------ DATA IN THIS EXERCISE ------

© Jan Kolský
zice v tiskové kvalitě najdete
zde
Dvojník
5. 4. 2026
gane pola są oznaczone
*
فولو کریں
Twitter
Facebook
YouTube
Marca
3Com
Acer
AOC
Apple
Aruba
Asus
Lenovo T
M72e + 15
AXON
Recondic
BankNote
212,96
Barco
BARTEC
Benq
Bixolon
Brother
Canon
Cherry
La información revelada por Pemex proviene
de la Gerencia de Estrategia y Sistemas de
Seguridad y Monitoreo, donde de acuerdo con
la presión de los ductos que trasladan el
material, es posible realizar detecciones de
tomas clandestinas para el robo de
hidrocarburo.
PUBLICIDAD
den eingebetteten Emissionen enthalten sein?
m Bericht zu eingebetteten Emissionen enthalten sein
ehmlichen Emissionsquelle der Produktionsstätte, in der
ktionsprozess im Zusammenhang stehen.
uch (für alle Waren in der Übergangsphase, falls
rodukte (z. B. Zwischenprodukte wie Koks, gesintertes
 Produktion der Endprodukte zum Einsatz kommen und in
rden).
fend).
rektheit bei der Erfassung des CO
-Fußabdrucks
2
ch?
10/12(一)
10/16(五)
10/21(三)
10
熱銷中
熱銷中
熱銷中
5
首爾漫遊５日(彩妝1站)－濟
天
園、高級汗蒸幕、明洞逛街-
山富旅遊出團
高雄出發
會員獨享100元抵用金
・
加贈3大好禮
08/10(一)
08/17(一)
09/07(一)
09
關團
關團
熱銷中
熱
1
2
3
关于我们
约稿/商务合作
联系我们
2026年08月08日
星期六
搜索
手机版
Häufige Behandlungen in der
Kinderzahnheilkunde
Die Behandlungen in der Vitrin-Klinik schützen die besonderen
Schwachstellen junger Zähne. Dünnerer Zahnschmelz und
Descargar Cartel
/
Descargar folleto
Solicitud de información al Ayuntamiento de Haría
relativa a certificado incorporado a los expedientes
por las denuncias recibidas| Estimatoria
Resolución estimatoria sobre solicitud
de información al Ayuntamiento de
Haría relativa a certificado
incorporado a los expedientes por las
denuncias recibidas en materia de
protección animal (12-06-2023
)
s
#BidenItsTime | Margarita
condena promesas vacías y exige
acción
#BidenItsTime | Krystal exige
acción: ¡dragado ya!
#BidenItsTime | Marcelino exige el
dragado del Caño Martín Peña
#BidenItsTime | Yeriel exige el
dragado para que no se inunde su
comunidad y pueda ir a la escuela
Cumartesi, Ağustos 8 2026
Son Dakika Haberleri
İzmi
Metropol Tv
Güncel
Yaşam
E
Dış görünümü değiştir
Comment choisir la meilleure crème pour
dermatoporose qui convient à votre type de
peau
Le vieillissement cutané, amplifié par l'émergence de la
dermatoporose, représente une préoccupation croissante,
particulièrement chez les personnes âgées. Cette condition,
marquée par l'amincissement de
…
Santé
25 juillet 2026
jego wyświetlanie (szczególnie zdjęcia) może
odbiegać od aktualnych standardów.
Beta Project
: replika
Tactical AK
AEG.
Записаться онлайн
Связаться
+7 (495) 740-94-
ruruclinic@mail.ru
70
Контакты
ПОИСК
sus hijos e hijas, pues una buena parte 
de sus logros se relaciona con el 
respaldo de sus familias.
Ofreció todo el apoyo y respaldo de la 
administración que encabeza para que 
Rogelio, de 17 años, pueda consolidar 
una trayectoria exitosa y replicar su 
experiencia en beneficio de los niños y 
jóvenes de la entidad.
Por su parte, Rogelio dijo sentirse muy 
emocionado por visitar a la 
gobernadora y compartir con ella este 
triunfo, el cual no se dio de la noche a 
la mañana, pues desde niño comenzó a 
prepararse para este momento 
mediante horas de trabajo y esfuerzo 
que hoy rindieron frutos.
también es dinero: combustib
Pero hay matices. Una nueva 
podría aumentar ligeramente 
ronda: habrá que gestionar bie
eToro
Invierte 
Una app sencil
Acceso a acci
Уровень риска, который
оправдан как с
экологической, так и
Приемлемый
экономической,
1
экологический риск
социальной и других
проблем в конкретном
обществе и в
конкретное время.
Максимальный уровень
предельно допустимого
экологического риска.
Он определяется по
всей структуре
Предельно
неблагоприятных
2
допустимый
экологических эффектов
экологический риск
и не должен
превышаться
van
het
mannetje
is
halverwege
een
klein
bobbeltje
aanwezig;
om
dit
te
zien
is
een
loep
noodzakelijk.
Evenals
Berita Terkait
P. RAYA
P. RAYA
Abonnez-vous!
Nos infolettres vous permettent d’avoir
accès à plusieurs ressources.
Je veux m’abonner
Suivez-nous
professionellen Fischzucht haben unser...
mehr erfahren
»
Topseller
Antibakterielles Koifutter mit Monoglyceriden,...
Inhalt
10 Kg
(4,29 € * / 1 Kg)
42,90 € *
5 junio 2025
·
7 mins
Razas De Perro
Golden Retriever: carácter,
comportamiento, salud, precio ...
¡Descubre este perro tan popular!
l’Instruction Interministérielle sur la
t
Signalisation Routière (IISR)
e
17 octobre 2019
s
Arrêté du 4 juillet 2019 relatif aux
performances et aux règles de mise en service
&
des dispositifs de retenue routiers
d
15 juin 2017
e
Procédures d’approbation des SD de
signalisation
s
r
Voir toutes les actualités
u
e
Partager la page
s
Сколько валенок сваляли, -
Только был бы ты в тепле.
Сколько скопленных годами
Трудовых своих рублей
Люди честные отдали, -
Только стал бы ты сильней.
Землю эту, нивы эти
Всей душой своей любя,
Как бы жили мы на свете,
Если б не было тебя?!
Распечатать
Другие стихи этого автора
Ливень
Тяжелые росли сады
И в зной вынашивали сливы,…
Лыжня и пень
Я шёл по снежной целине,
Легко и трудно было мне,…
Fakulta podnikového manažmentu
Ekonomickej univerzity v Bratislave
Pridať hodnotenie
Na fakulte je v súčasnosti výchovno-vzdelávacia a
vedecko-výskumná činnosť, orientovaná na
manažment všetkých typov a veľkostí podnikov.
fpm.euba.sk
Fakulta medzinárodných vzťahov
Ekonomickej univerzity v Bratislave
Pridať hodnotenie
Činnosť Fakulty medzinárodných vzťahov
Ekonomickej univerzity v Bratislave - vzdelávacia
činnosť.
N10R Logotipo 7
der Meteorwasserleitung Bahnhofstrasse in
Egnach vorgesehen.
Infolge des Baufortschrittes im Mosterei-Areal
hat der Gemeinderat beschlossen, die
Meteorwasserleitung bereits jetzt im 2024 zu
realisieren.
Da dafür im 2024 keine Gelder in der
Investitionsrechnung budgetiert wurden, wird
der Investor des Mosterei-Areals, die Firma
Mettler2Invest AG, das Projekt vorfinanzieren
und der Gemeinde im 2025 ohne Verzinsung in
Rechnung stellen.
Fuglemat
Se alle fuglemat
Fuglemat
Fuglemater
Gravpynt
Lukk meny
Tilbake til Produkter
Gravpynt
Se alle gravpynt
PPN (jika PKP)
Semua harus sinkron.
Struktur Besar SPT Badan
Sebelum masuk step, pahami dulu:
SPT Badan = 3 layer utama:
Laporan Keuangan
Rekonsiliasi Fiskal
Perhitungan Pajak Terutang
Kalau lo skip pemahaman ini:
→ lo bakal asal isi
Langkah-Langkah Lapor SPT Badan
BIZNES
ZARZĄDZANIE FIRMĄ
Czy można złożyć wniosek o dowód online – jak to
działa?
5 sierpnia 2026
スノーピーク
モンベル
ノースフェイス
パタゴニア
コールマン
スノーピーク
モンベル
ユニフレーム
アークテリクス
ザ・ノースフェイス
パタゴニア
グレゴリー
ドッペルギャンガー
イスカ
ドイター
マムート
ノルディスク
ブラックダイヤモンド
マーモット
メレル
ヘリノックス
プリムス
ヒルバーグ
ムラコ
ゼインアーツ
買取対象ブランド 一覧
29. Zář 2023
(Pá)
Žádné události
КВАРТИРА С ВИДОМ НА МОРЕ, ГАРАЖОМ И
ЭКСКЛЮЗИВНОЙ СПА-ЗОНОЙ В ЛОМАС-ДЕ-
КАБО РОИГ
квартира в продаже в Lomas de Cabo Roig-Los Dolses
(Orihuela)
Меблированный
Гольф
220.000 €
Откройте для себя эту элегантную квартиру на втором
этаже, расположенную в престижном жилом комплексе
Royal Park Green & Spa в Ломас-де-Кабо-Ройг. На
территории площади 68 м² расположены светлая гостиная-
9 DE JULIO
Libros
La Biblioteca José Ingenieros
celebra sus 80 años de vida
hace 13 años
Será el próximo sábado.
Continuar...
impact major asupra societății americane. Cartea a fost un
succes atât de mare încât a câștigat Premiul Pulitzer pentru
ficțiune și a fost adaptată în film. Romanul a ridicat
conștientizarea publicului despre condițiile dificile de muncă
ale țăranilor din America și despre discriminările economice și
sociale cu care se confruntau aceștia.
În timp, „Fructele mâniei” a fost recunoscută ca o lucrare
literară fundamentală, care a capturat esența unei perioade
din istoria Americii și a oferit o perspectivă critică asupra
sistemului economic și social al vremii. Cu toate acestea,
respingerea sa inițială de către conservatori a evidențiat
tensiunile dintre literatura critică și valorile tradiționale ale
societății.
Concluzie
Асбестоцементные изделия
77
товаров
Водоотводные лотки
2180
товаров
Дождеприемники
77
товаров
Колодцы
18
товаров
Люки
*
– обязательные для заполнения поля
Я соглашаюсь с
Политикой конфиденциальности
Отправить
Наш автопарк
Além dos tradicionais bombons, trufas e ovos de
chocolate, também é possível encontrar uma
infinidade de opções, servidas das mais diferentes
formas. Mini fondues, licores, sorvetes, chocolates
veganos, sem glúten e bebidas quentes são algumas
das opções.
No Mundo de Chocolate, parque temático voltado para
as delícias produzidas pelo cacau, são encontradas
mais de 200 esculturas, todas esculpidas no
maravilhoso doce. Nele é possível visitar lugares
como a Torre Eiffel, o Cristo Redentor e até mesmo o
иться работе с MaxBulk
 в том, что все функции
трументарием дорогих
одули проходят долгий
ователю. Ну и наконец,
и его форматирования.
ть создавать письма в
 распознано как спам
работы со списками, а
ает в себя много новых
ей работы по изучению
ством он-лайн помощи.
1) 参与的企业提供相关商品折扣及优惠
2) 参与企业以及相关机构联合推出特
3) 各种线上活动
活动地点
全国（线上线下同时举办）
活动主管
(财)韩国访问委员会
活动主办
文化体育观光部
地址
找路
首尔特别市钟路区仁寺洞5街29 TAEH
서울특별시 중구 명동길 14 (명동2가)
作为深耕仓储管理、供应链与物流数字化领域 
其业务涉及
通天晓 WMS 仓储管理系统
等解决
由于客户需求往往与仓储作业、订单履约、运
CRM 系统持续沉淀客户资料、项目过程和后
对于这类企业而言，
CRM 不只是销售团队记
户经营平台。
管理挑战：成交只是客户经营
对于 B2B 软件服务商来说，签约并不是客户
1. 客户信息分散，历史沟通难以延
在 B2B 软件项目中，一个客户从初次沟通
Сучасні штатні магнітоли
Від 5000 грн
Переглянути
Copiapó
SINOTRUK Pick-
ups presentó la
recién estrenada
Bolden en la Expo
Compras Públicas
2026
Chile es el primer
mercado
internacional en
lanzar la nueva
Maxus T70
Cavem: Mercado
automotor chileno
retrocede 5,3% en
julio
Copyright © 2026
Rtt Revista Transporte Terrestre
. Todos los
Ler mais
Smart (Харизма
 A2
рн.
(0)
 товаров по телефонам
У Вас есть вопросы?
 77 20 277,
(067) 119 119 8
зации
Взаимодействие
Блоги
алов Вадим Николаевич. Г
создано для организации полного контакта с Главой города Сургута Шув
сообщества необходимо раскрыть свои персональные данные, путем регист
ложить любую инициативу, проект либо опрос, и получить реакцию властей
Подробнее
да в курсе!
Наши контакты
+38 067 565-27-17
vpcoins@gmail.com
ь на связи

------

WHAT TO WORK ON: Looking at the material above, say how many of its lines hold the word "incorporado", giving only the number.

RESULT: 2